Auch wenn ich mich wiederhole, aber Preisstabilität und – in Krisenzeiten bis zu Einem gewissen Grade notwendige – expansive Fiskalpolitik sind nur bei tragfähigen Staatshaushalten möglich. Die Tragfähigkeit ist jedoch bei vielen Euroländern in Gefahr oder faktisch bereits nicht mehr gegeben.
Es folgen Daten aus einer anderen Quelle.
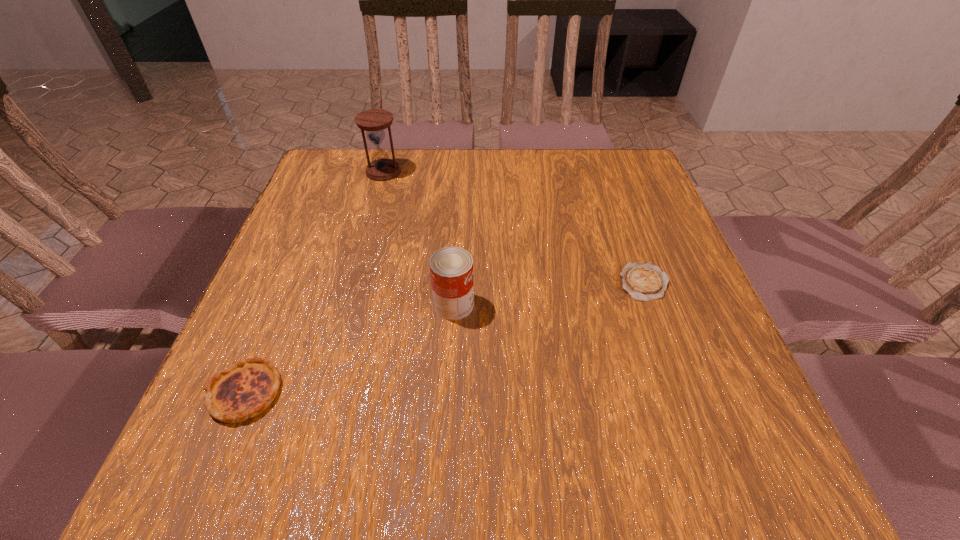
Locate an element on the screen. Image resolution: width=960 pixels, height=540 pixels. free spot located on the back of the nearest object is located at coordinates (311, 232).

Where is `free space located 0.280m on the back of the rightmost object`? The height and width of the screenshot is (540, 960). free space located 0.280m on the back of the rightmost object is located at coordinates [x=612, y=190].

Image resolution: width=960 pixels, height=540 pixels. I want to click on object present at the far edge, so click(374, 121).

Where is `hourglass that is positioned at the left edge`? This screenshot has height=540, width=960. hourglass that is positioned at the left edge is located at coordinates (374, 121).

Where is `quiche that is at the left edge`? This screenshot has height=540, width=960. quiche that is at the left edge is located at coordinates (245, 389).

The width and height of the screenshot is (960, 540). I want to click on object that is at the right edge, so (644, 281).

Identify the location of object at the far left corner. Image resolution: width=960 pixels, height=540 pixels. (374, 121).

The height and width of the screenshot is (540, 960). Identify the location of free space at the far edge. (541, 179).

What are the coordinates of `free space at the near edge of the desktop` in the screenshot? It's located at (516, 443).

This screenshot has width=960, height=540. Find the location of `free space at the left edge of the desktop`. free space at the left edge of the desktop is located at coordinates (295, 232).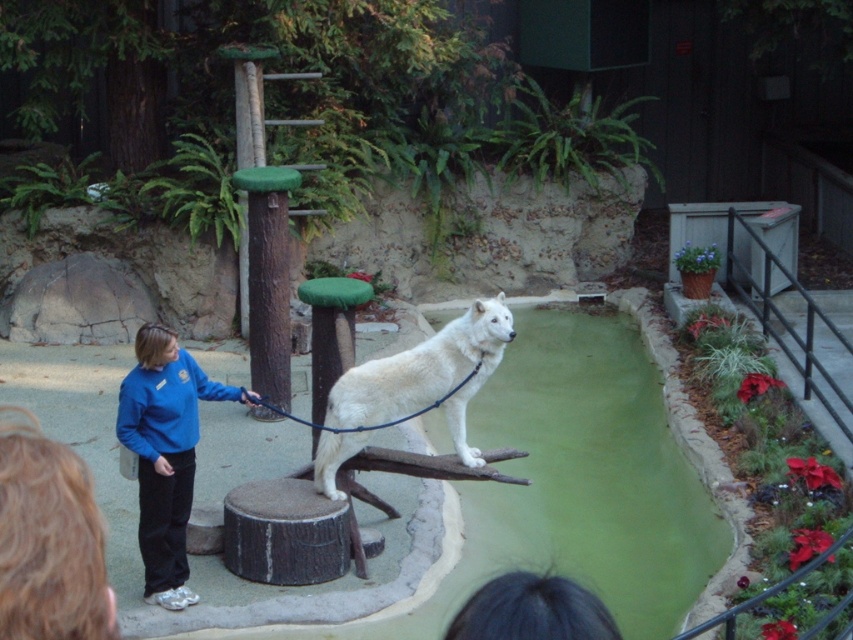
You are a zookeeper planning to measure the space between the blue fleece jacket at center and the white fur dog at center for safety. Which object takes up more horizontal space in the image?

The white fur dog at center takes up more horizontal space than the blue fleece jacket at center because the blue fleece jacket at center has a lesser width compared to the white fur dog at center.

You are a zookeeper planning to place a new feeding station in the enclosure. The feeding station requires a space larger than the area occupied by the blue fleece jacket at center. Will the white fur dog at center provide enough space for this?

The blue fleece jacket at center occupies less space than the white fur dog at center, so the white fur dog at center provides enough space for the feeding station since it occupies more area.

You are standing at the point marked as point (165, 452). There is a blue fleece jacket at center. Can you see the white wolf on the log in the foreground?

The blue fleece jacket at center is located at point (165, 452). Since you are standing at that point, you are at the location of the jacket. The white wolf on the log in the foreground is part of the foreground scene, so yes, you can see the white wolf on the log in the foreground from there.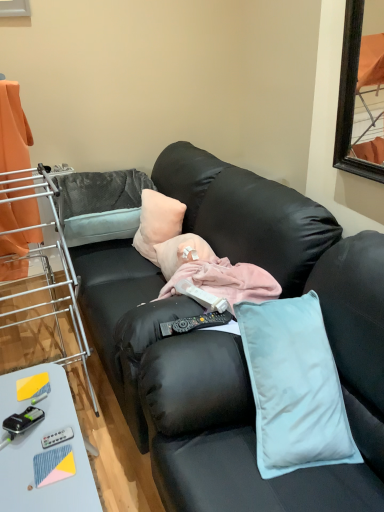
Question: From a real-world perspective, is metal/brushed metal laundry rack at left located beneath peachy soft pillow at center?

Choices:
 (A) yes
 (B) no

Answer: (B)

Question: Is metal/brushed metal laundry rack at left oriented away from peachy soft pillow at center?

Choices:
 (A) no
 (B) yes

Answer: (B)

Question: Are metal/brushed metal laundry rack at left and peachy soft pillow at center located far from each other?

Choices:
 (A) yes
 (B) no

Answer: (B)

Question: From the image's perspective, is metal/brushed metal laundry rack at left below peachy soft pillow at center?

Choices:
 (A) yes
 (B) no

Answer: (A)

Question: Does metal/brushed metal laundry rack at left have a greater height compared to peachy soft pillow at center?

Choices:
 (A) no
 (B) yes

Answer: (B)

Question: Is orange fabric curtain at left inside or outside of light blue plastic table at lower left?

Choices:
 (A) outside
 (B) inside

Answer: (A)

Question: From a real-world perspective, is orange fabric curtain at left positioned above or below light blue plastic table at lower left?

Choices:
 (A) below
 (B) above

Answer: (B)

Question: In the image, is orange fabric curtain at left on the left side or the right side of light blue plastic table at lower left?

Choices:
 (A) right
 (B) left

Answer: (B)

Question: From the image's perspective, is orange fabric curtain at left above or below light blue plastic table at lower left?

Choices:
 (A) above
 (B) below

Answer: (A)

Question: Considering the positions of point (24, 332) and point (175, 330), is point (24, 332) closer or farther from the camera than point (175, 330)?

Choices:
 (A) closer
 (B) farther

Answer: (B)

Question: Visually, is metal/brushed metal laundry rack at left positioned to the left or to the right of black plastic remote control at center?

Choices:
 (A) right
 (B) left

Answer: (B)

Question: In terms of height, does metal/brushed metal laundry rack at left look taller or shorter compared to black plastic remote control at center?

Choices:
 (A) short
 (B) tall

Answer: (B)

Question: In the image, is metal/brushed metal laundry rack at left positioned in front of or behind black plastic remote control at center?

Choices:
 (A) front
 (B) behind

Answer: (A)

Question: From their relative heights in the image, would you say peachy soft pillow at center is taller or shorter than orange fabric curtain at left?

Choices:
 (A) tall
 (B) short

Answer: (B)

Question: Considering the relative positions of peachy soft pillow at center and orange fabric curtain at left in the image provided, is peachy soft pillow at center to the left or to the right of orange fabric curtain at left?

Choices:
 (A) right
 (B) left

Answer: (A)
Man spricht in diesem Zusammenhang auch von sogenannter lediglich noch „geborgter fiskalischer Nachhaltigkeit“.
Um es zusammenzufassen: Die jahrelangen rechtswidrigen Verstöße gegen die Stabilitätsregeln haben anstatt zu Kohäsion zu verstärkten makroökonomischen Ungleichgewichten innerhalb der Eurozone geführt. Im Ergebnis brach ab 2007 der Teufelskreislauf aus Banken-, Staatsschulden- und Eurokrise aus und die EZB ging faktisch zur offenen monetären Staatsfinanzierung durch Staatsanleiheankäufe und Niedrigzinspolitik über, sodass sie sich nun im Zustand „fiskalischer Dominanz“ befindet, also die Preisniveaustabilität nicht mehr unabhängig von den Befindlichkeiten der Staatsfinanzierung steuern kann.
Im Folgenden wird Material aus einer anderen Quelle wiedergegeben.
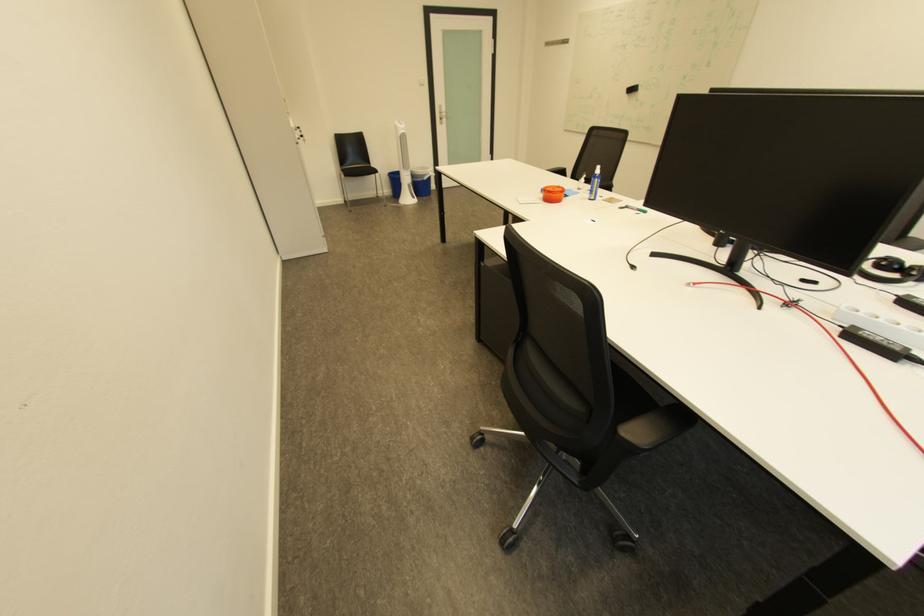
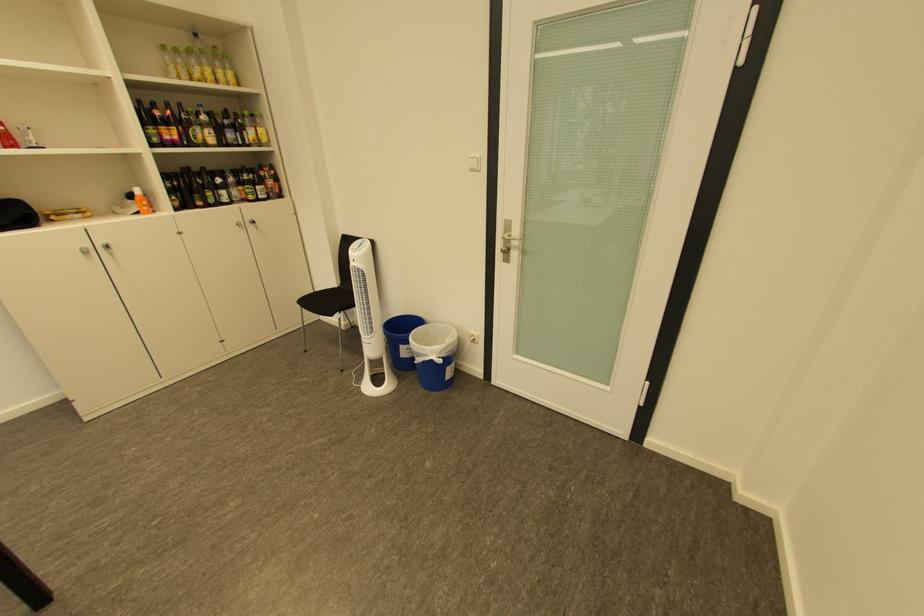
Find the pixel in the second image that matches (x=434, y=177) in the first image.

(429, 355)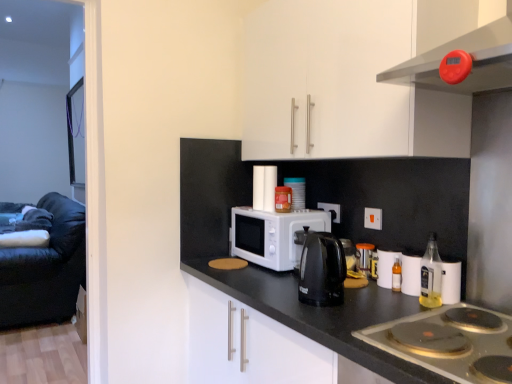
At what (x,y) coordinates should I click in order to perform the action: click on vacant area that is situated to the right of black plastic kettle at center. Please return your answer as a coordinate pair (x, y). The width and height of the screenshot is (512, 384). Looking at the image, I should click on (381, 301).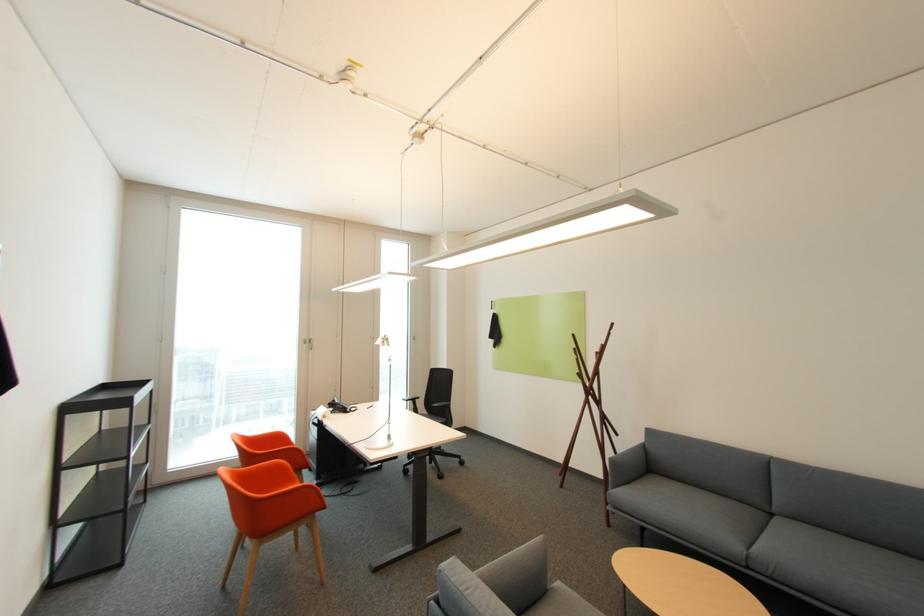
Die europäischen Fiskalregeln beziehungsweise die Stabilitätskriterien des Stabilitäts- und Wachstumspakts sollen demnach gemäß dem Beschluss des ECOFIN-Rates vom 8. Dezember 2023 weiter ausgehöhlt werden, damit insbesondere Frankreich und Italien auch in den kommenden Jahren sanktionslos hoch defizitäre Haushalte vorlegen können, um über die Runden zu kommen. Damit werden die nächsten Schleusen für eine europäische Fiskal- und Schuldenunion geöffnet. Deshalb gilt es jetzt, die aktuellen Vorstöße zur Bildung eines EU-Bundesstaates, der durch europäische Fiskalkapazitäten, eigene EU-Steuern etc. entstehen würde, zu verhindern und mit den anderen patriotischen Parteien in Europa zu überlegen, wie man gemeinsam eine tragfähige und friedliche Lösung dieses mittlerweile über Jahrzehnte gewachsenen Problems angehen kann.
Herr Gottschalk, danke für Ihre Antworten!
Zur Person:
Kay Gottschalk ist Politiker und sitzt seit 2017 für die AfD im Bundestag. Der Diplom-Kaufmann ist seit 2021 finanzpolitischer Sprecher der AfD-Bundestagsfraktion.